# La loose



## Gattafee

Come si traduce in italiano "la loose" ?


----------



## Necsus

E che cos'è "la loose" in francese?


----------



## DearPrudence

E' un po difficile spiegare.
"la loose / la lose" viene da l'ingliese "lose".

Può significare:
*"la loose / la lose" = la malchance*
(vedere quì)
*
"de la loose / lose" = des perdants*
Essempio preso dal internet:
_"le PS, c'est le parti de la lose = des perdants"_

Non sono completamente soddisfatta ma senza contesto è difficile rispondere.


----------



## Gattafee

Il contesto non lo so neanch'io sinceramente. Due ragazze mi sono passate accanto e la prima deve aver raccontato qualcosa alla seconda, che ha risposto "La loose".


----------



## itka

Je n'aurais pas compris ce mot avant de te lire, DP !
Je suppose qu'il s'agit encore de langage "jeune" ? Ou bien j'ai manqué un épisode ?


----------



## DearPrudence

J'aurais espéré un peu plus de contexte en fait 
Oui, c'est un mot nouveau. Et la définition du dictionnaire de la zone ne me convient qu'à moitié, car la loose, c'est aussi plus que la malchance. Malheureusement, c'est un peu dur à expliquer (bon, en plus, sans plus de contexte, on va un peu dans le vide. En voilà ici sinon ).

On peut aussi le trouver dans le contexte de chanteurs / vedettes ringards, et pour ces "losers", parfois, c'est vraiment la loose.


----------



## itka

Merci pour le lien ! Je comprends un peu mieux, mais je ne vois pas de traduction univoque. Il y a autant de mots que de situations !


----------



## Corsicum

Dans ces cas là tout est permis ! :
_La malchance, la guigne, la poisse, la scoumoune…=  __essere sfortunato ? = essere iellato ?_
http://www.larousse.fr/dictionnaires/francais-italien/malchance
http://www.larousse.fr/dictionnaires/francais-italien/guigne
http://www.larousse.fr/dictionnaires/francais-italien/poisse


----------

◆ **DATI DI PARTENZA**
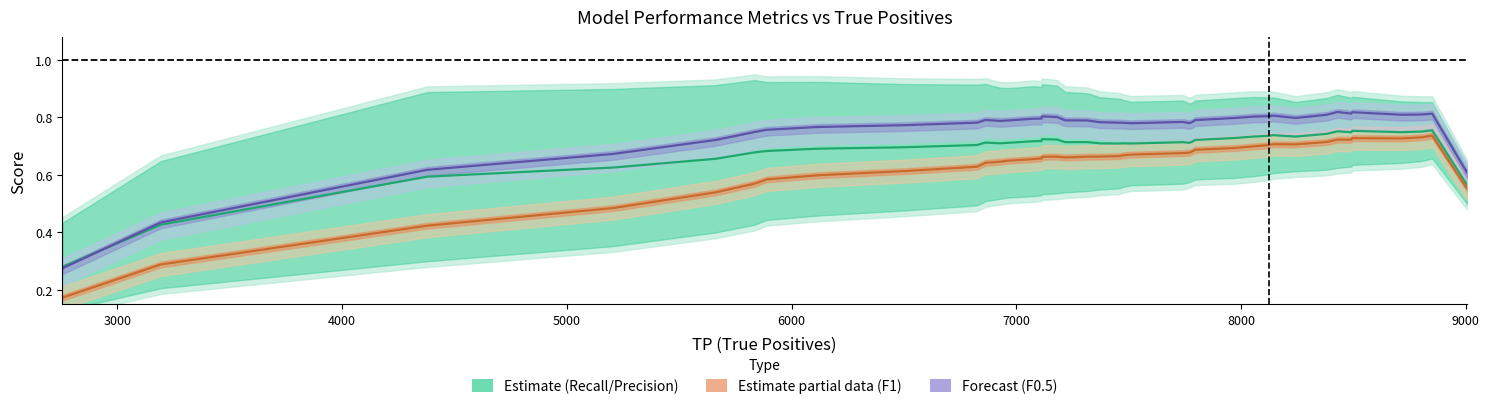

What is the difference between the maximum and minimum values in the F0.5 score band series?

0.5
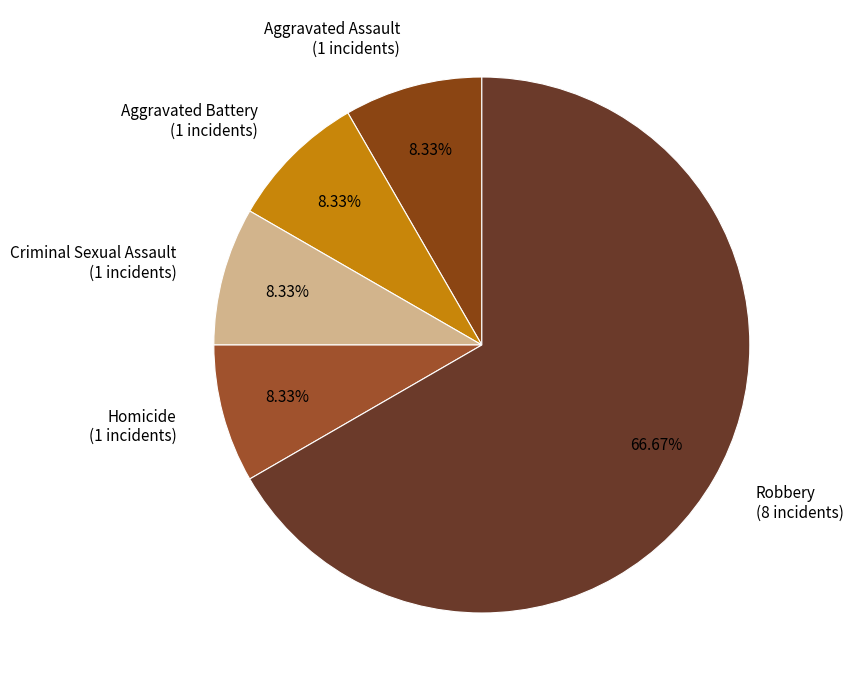

Is there any slice that represents more than half of the pie?

Yes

◆ **IL COMPITO**
Secondo DearPrudence nell'estratto, da quale parola inglese viene "la loose"? Per rispondere basati soltanto sull'estratto.

◆ **COMPITO SVOLTO**
Viene dalla parola inglese "lose".